子夜,上峨眉月高悬空中,今天是初七,七夕节。
花灯挂在亭子的八个角上,摇曳着,烛火发出噼噼啪啪的响声。
微风拂过脸颊,吹散了焦灼的空气,吹干了眼上的泪痕。
撑出水面的青莲被风吹弯了花径,拂过弦尘那鲜艳的红色的衣摆。
凤九邪张了张嘴,想说什么,可许久都没发出声音来,也许是刚才叫得太用力,嗓子哑了……
于是,她望进他的眼里,沙哑的声音自唇瓣低低地溢出:“弦尘,我们都是蝼蚁,都是被命运、被强者摆弄的棋子,你可曾想过,将那些害我们至此的人,拉下神坛,让他们也尝尝这蚀骨的滋味?”
灵歌曾告诉她,整个九州曾经是凤族的领地,她要从那些人手里夺回属于她们的一切,如若不然,她将被他们驱逐,凤族将赶尽杀绝。现如今,九邪倒是明白了她口中的他们是谁了,是高高在上的仙帝,是现如今执掌九州之人。
弦尘满眼动容,不顾她的阻拦,将她抱进怀中,全身颤抖着,在她耳边低喃:“我从前不敢想,是因为我害怕,我缺乏勇气,我从都不敢和那人作对,可过尽千帆,经历种种,我知道退让和妥协得不到好结果。现在上天重新给我一次机会,哪怕是要让九州倾覆,曾经的朋友变成敌人,我都无所畏惧。从今往后,你的生生世世,我都要守着你。”

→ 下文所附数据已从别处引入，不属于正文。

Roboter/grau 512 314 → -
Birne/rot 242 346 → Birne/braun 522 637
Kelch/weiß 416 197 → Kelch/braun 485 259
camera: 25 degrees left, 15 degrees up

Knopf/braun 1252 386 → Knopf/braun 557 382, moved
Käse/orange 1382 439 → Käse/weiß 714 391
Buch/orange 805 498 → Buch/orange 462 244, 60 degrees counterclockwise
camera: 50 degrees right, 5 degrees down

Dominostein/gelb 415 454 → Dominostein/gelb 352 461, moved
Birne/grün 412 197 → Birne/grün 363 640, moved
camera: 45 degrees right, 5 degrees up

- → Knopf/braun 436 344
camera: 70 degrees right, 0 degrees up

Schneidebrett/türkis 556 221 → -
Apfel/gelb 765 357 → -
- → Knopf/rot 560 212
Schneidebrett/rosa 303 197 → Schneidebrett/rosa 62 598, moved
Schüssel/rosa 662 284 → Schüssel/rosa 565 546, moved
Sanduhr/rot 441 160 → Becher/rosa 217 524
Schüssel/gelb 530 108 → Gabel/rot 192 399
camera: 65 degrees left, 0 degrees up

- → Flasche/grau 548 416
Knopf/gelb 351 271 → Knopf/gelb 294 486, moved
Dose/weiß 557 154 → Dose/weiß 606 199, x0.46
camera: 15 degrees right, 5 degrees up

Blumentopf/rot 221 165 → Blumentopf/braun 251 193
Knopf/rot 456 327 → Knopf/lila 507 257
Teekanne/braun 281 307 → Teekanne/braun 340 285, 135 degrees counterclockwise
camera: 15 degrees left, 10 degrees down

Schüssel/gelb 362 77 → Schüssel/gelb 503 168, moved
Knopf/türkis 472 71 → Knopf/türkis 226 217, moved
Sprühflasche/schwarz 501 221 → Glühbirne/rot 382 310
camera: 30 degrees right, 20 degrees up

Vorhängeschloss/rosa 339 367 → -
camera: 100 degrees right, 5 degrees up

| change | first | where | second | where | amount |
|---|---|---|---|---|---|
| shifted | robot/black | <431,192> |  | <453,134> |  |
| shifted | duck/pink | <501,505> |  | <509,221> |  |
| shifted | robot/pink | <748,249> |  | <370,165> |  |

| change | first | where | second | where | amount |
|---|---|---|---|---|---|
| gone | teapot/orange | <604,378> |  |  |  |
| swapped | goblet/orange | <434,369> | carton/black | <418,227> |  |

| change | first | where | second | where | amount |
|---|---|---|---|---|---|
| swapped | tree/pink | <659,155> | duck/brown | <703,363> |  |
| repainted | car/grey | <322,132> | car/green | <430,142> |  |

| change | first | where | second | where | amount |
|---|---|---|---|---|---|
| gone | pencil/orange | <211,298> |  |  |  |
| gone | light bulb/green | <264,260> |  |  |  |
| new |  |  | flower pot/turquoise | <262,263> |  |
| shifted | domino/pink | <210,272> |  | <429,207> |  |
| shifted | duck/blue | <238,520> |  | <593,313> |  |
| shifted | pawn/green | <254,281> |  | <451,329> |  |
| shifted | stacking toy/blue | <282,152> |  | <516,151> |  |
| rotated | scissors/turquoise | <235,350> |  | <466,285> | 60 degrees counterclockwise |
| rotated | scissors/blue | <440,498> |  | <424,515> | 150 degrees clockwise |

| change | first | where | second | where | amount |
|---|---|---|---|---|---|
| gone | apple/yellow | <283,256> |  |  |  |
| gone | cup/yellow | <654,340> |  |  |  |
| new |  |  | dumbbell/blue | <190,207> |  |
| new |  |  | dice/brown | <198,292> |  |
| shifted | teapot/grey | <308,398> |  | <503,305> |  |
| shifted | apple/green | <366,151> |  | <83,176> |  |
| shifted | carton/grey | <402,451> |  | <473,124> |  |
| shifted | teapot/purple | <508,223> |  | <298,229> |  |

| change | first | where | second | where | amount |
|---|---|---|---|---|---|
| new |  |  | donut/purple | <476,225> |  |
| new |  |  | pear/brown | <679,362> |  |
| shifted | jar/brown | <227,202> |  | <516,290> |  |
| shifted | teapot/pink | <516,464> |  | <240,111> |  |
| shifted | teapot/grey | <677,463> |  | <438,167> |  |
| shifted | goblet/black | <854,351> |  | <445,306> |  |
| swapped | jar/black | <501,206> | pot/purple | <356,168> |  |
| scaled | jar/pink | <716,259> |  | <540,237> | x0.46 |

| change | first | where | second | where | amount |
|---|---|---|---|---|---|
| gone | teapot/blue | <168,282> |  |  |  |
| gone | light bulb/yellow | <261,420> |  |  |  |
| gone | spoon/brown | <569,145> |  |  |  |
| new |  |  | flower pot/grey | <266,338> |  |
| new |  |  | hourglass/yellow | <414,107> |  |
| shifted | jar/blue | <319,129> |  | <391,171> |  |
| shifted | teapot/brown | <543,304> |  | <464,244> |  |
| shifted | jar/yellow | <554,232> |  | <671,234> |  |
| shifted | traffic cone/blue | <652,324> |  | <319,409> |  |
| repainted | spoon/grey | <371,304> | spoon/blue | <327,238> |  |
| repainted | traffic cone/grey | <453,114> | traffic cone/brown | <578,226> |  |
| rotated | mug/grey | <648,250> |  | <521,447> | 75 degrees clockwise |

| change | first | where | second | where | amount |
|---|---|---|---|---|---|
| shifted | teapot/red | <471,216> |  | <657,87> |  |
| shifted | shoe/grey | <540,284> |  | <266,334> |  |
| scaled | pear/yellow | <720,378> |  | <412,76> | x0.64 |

“弦尘……”凤九邪满脸惊讶,伸出手,慢慢圈住他的腰,靠在他的胸膛,感受着他体内流动的热血,颤声声地说,“以前你从不敢正视自己害怕的人,可现在你告诉了我你的恐惧,证明你相信我,证明你有了比别人更多的勇气。从今往后,所有的危险都让我们一起面对。你我之间,不要再有误会,不要再有伤害,不要再有隐瞒了好不好?”
宿弦尘的心中极为震动,她比他想象得更善良,更宽容……
这样的她,如何叫他不爱?
他将她搂得更紧,目光灼灼地低头直视她充满水汽的双眼:“好。不再有误会,不再有伤害,不再有隐瞒,我会爱你,宠你,护你,把我的生命都给你,我的小邪儿……”
小邪儿……九邪扬眉,轻轻地颤了颤肩膀,他的叫声喊得她整个人都酥了,起了一身的鸡皮疙瘩。
“唔……”绵长而霸道的吻印上了红唇,凤九邪闭上眼,勾着他的脖子,将他整个人搂得更紧了。
她的回应让弦尘吻得更用力,这一刻,缱绻缠绵,抵死相随。
当一吻结束,弦尘看着被他吻得红肿的唇,眼中闪过一丝宠溺。
他觉得最好是找点乐子缓和气氛,不然他想要拐带她回妖界的任务依旧完不成。
“真想把你这个磨人的小妖精给就地正法了,然后给我生一窝小凤凰玩。”
生一窝小凤凰……凤九邪的神色微微一黯。
弦尘的脸比三七的脸好看,可虽然是宿弦尘的脸,到底还是凤三七的性子。
凤九邪舔了舔唇瓣上的血,味道尝起来,也不知是谁的血更多一些。
望着仙界上仙被她咬破了的唇瓣,她冷淡地说:“不成亲,不许碰我。”
弦尘甚为委屈,外加一脸无辜相地说:“可你全身上下我都看光了摸光了,你还不让我吃!岂非诚心要我欲火难消,你于心何忍?”